■ ASSIGNED TASK
Every line of the data below is to be duplicated exactly, pictures excepted.

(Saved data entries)
Segment Open

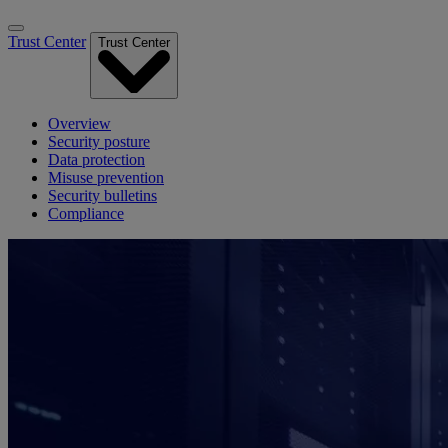
Trust Center
Trust Center
Overview
Security posture
Data protection
Misuse prevention
Security bulletins
Compliance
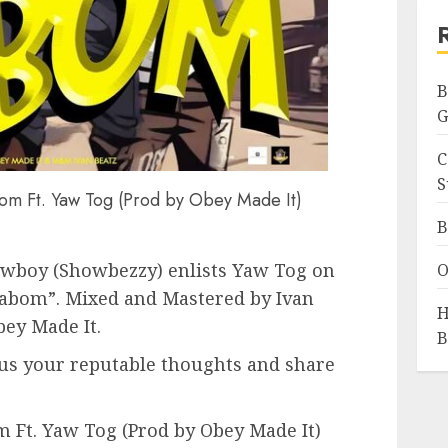
B
G
C
S
m Ft. Yaw Tog (Prod by Obey Made It)
B
owboy (Showbezzy) enlists Yaw Tog on
O
“Kabom”. Mixed and Mastered by Ivan
H
bey Made It.
B
us your reputable thoughts and share
Ft. Yaw Tog (Prod by Obey Made It)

Segment Closed

■ EXERCISE ANSWER
Trust Center
Trust Center
Overview
Security posture
Data protection
Misuse prevention
Security bulletins
Compliance
B
G
C
S
m Ft. Yaw Tog (Prod by Obey Made It)
B
owboy (Showbezzy) enlists Yaw Tog on
O
“Kabom”. Mixed and Mastered by Ivan
H
bey Made It.
B
us your reputable thoughts and share
Ft. Yaw Tog (Prod by Obey Made It)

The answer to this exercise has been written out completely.